-- Complete the following --
(1) Print the passage of the TuMeke interview starting at "Our system significantly" and ending at "invest in interventions.", copied exactly.
(2) Output, word for word, the lines of the records starting at the line containing "inequívoca do pagamento, gerou" and ending at the line containing "REsp 1783253", including both of those lines.

-- Selected passage --

3D models can be leveraged by safety professionals to explain Ergonomics concepts simply. They help employees quickly understand how their movements and posture translate into the risk of developing a Musculoskeletal Injury (MSD).

How TuMeke's Computer Vision Improves Ergonomics in Manufacturing
How TuMeke's Computer Vision Improves Ergonomics in Manufacturing

Q&A with | TuMeke

Please explain TuMeke and its core offering?

TuMeke is a computer vision platform that automatically assesses injury risk in manufacturing facilities. The system builds 3D models of a person from any video to screen movement and postures for ergonomic risk. It then offers guidance to make the job safer and reduce fatigue.

To use the product, a safety team member records another employee performing a task – either using the TuMeke app or with any standard camera. Our models then accurately detect joint positions, noteworthy postures, the frequency of particular movements, and the duration postures are held. Recommendations are then provided on how the given postures could be adjusted to reduce the assessed injury risk.

Our system significantly reduces the time it takes to understand Musculoskeletal Disorder (MSD) injury risk throughout an organization. Traditionally, staff would need to manually collect information on clipboards and stop workers mid-work to collect the required inputs to complete ergonomic assessments. With a system like TuMeke, it is possible for one safety team member to rapidly perform assessments across hundreds of people in a day. This increased coverage allows companies to make more information decisions on where to invest in interventions.

 

In your opinion, how have the needs of manufacturing facilities evolved over the past decade?

Over the past decade, technology has unlocked the ability to be truly preventative in safety while also being cost effective. Traditionally, due to limited resources and time, many manufacturing facilities with limited budgets had to rely on lagging indicators (injuries) instead of leading indicators (jobs and movements flagged with a high risk of a future injury). Many firms just did not have the time to complete assessments consistently enough to understand that an injury may be building.

The challenge is ergonomic injury risk can be difficult to identify because these types of injuries build over time. It isn’t always immediately obvious that a task could lead to an injury when it is the repetition or posture that makes a job high risk and not just the forces involved.

Now manufacturers and the workers themselves are pushing for technologies that allow them to identify problems before they occur. They want clear insight into sources of Musculoskeletal Disorder (MSD) injuries across the entire organization and to help individual employees operate at their best.

-- The input --
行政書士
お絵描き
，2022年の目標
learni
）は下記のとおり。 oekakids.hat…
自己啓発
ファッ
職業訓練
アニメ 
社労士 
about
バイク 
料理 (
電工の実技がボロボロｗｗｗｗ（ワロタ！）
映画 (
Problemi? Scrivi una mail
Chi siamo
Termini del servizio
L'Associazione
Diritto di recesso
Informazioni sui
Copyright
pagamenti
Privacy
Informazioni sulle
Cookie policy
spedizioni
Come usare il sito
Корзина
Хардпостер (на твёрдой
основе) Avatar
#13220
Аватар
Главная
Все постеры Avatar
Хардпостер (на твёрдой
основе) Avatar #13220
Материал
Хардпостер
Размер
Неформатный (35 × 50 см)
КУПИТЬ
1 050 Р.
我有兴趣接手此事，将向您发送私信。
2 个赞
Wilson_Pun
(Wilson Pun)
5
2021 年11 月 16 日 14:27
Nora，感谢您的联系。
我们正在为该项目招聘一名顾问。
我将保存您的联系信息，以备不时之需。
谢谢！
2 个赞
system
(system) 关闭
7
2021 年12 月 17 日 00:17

==

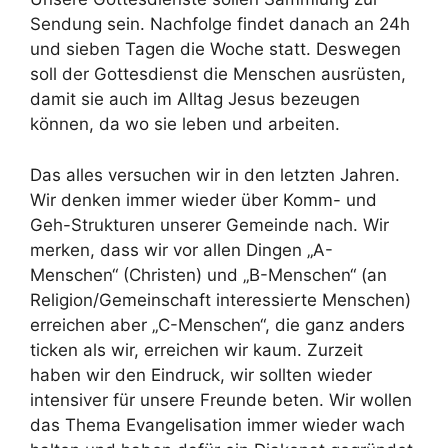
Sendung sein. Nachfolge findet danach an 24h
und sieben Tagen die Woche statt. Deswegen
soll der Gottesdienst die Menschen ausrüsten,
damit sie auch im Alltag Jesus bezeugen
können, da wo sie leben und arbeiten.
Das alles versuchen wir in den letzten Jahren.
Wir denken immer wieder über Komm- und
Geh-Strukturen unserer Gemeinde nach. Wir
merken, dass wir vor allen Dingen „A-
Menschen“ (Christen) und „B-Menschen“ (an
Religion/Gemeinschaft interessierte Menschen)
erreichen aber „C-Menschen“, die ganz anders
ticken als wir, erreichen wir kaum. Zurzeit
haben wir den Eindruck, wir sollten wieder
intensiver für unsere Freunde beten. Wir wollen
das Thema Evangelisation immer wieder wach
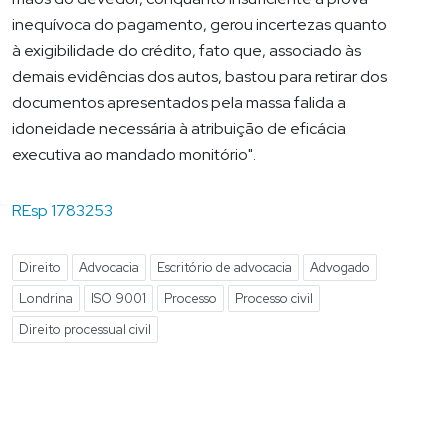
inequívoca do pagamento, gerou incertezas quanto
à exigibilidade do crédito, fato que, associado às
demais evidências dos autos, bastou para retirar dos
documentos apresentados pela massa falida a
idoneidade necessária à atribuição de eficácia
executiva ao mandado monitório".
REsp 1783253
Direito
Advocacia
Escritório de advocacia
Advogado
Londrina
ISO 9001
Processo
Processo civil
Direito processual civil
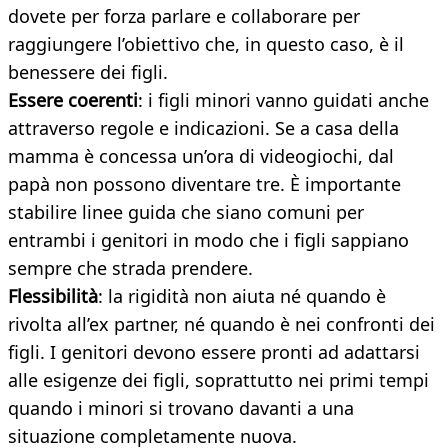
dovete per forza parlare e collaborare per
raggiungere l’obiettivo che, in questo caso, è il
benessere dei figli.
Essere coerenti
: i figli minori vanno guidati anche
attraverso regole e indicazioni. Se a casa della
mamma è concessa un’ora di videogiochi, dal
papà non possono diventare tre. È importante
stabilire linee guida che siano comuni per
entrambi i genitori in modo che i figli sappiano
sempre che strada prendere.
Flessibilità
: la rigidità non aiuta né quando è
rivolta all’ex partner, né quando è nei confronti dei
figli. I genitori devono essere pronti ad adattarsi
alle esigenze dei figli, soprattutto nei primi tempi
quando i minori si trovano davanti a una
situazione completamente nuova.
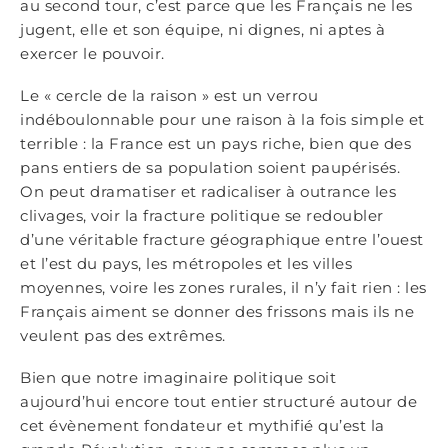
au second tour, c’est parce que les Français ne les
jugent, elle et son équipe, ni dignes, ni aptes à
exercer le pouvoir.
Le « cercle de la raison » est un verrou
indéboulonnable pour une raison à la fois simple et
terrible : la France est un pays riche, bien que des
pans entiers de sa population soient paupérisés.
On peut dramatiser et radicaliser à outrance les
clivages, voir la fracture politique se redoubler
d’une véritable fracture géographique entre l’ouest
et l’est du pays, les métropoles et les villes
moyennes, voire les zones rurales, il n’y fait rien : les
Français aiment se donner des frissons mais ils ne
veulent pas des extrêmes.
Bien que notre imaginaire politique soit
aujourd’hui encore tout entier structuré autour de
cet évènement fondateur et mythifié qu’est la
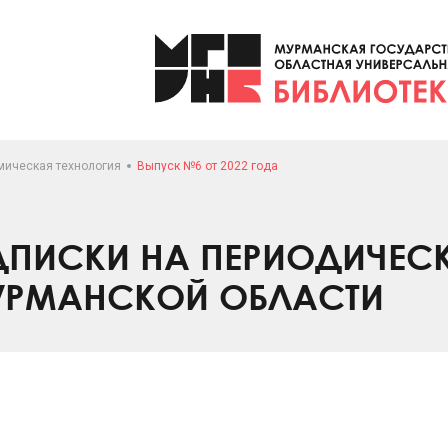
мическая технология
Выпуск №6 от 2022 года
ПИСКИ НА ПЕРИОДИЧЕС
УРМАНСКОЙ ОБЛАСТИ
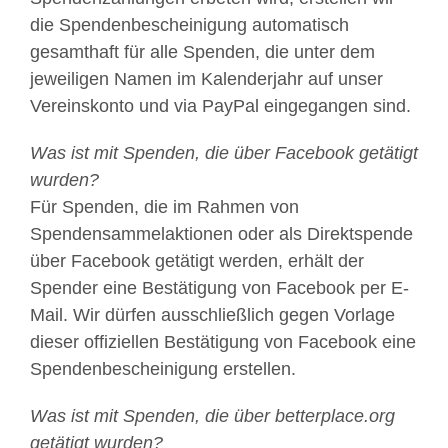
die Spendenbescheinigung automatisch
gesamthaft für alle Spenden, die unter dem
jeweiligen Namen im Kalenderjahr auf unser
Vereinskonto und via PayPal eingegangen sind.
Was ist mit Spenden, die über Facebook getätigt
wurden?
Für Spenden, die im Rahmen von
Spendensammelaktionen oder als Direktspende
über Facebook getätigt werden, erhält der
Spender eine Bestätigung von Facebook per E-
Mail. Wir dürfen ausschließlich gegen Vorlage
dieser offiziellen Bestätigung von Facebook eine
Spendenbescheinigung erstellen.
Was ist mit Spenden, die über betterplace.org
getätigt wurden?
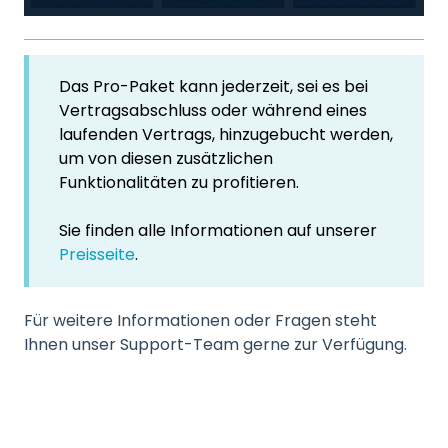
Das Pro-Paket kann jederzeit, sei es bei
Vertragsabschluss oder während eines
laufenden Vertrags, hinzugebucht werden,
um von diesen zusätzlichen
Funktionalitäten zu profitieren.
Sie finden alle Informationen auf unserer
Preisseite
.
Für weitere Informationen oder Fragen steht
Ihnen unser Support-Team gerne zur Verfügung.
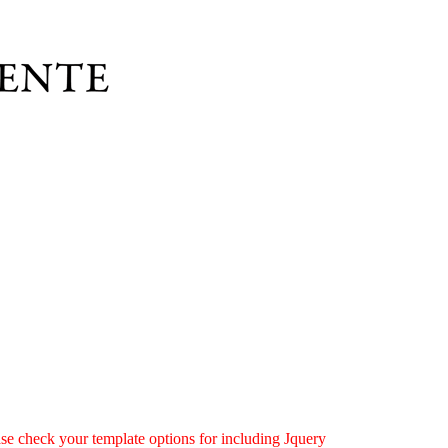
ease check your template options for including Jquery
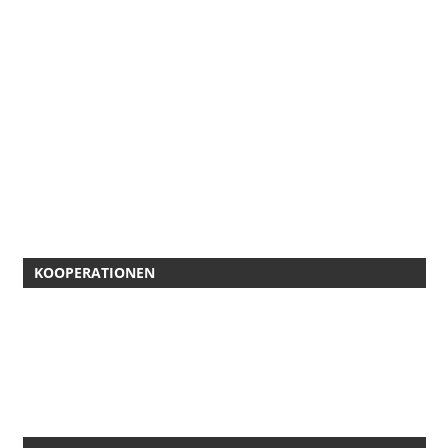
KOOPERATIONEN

-- Responses --
(1)
Our system significantly reduces the time it takes to understand Musculoskeletal Disorder (MSD) injury risk throughout an organization. Traditionally, staff would need to manually collect information on clipboards and stop workers mid-work to collect the required inputs to complete ergonomic assessments. With a system like TuMeke, it is possible for one safety team member to rapidly perform assessments across hundreds of people in a day. This increased coverage allows companies to make more information decisions on where to invest in interventions.

(2)
inequívoca do pagamento, gerou incertezas quanto
à exigibilidade do crédito, fato que, associado às
demais evidências dos autos, bastou para retirar dos
documentos apresentados pela massa falida a
idoneidade necessária à atribuição de eficácia
executiva ao mandado monitório".
REsp 1783253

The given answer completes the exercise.